Qué hacer:
Según el fragmento seleccionado sobre la novela El mundo nuevo, ¿en qué mes y año presentó Gabriela Schroeder la denuncia por el secuestro de sus hermanos y el suyo?

Fragmento seleccionado:

══════

El mundo nuevo es la historia de una niña que, así como nace bajo determinadas características, pasa sus primeros días entre la casa de sus abuelos paternos y la celda que su madre comparte con compañeras, que pasan a ser sus tías. La niña Isabel (Gabriela) fue cumpliendo años y encariñándose con rostros, espacios y formas. Montevideo, Santiago y, finalmente, Buenos Aires. El contexto social hierve en cada territorio y todo decanta en golpes de Estado que, en definitiva, no son otra cosa que la institucionalización completa de un entramado sostenido: los hilos de vida de las democracias caen como fichas de dominó, y en ese mar navega una madre con su hija. En la capital argentina, Rosario Barredo conoce a William Whitelaw. Primero son solo compañeros de militancia, pero se encariñan, se enamoran y tienen dos hijos. La niña sigue siendo niña, pero, de golpe, también es una hermana mayor. Ante una nueva mudanza, esboza sus primeras incomodidades: «Una vez más debía adaptarse a una existencia en grupo. Pasó ahí su tercer cumpleaños, y, en esta ocasión, sin abuelos». Una niña experimentada, pero de 3 años. Tras el 20 de mayo de 1976, fue una niña experimentada de 4 años con dos hermanos que la miraban cual si fuera una heroína. En octubre de 2020, Gabriela Schroeder presentó la denuncia por el secuestro de sus hermanos y el suyo, entendiendo que debía sumarse a la causa sobre la muerte de su madre y Whitelaw. «La idea de presentarla de esa forma es porque nunca se había hecho así y queríamos visibilizar el tema de los niños, que no ha sido abordado realmente, pero sabiendo que es imposible investigar ese hecho sin investigar lo otro», comentaba a Brecha, en mayo de este año.2
El mundo nuevo es, también, la historia de un abuelo. Gabriela dice que sin Juan Pablo Schroeder (Rodolfo) «no sería posible contar esta historia». El texto corrobora esa importancia. El abuelo representa a un montón de profesionales que, desde el Derecho, pusieron su energía y conocimiento en la defensa de jóvenes militantes, cuestionando algunos de sus métodos, pero comprendiendo la urgencia que tenían de actuar ante un mundo injusto, aun cuando dos de sus hijos hubieran muerto en ese recorrido. La preocupación por el bienestar de los nietos, que habían estado a punto de terminar separados y creciendo en contextos familiares ajenos determinados por los militares, fue lo más fuerte. La novela de Gabriela e Ignacio es también una gran historia de amor.

══════

Datos de entrada:
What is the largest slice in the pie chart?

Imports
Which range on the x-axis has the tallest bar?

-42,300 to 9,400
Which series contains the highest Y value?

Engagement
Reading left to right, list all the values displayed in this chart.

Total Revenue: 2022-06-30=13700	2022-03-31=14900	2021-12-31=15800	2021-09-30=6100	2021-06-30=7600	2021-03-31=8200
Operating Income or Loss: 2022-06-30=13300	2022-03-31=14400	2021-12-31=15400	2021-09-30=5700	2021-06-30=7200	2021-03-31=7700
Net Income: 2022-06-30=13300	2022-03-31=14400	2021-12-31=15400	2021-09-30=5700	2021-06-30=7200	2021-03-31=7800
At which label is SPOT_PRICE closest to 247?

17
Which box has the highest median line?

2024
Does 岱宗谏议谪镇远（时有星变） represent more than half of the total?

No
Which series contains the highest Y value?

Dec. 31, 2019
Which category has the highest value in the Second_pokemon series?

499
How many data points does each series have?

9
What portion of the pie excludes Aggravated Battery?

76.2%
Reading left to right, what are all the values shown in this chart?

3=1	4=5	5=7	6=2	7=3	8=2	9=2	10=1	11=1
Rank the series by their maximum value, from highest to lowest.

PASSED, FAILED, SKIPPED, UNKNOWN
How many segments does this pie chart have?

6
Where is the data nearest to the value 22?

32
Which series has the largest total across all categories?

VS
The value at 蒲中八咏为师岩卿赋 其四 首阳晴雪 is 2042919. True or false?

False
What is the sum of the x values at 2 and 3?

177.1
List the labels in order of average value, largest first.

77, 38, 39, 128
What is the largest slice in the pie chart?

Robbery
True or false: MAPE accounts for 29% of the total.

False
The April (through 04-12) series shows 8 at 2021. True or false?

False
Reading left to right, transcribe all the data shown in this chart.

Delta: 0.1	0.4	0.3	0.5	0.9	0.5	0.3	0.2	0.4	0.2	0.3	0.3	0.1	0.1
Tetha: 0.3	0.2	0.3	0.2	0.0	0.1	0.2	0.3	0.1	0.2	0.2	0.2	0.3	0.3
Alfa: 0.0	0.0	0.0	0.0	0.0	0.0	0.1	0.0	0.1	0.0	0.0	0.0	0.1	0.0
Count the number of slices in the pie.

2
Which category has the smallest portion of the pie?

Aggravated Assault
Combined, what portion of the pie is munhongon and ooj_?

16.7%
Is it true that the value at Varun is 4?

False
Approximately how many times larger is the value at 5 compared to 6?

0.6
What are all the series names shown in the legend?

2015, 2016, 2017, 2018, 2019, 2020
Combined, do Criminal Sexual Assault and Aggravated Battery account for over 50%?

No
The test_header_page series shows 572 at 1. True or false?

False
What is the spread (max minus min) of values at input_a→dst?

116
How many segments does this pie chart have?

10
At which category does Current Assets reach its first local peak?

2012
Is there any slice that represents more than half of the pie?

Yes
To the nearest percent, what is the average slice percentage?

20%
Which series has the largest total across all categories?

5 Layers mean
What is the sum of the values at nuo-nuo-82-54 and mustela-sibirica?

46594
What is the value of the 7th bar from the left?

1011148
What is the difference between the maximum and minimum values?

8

══════

Respuesta del ejercicio:
En octubre de 2020.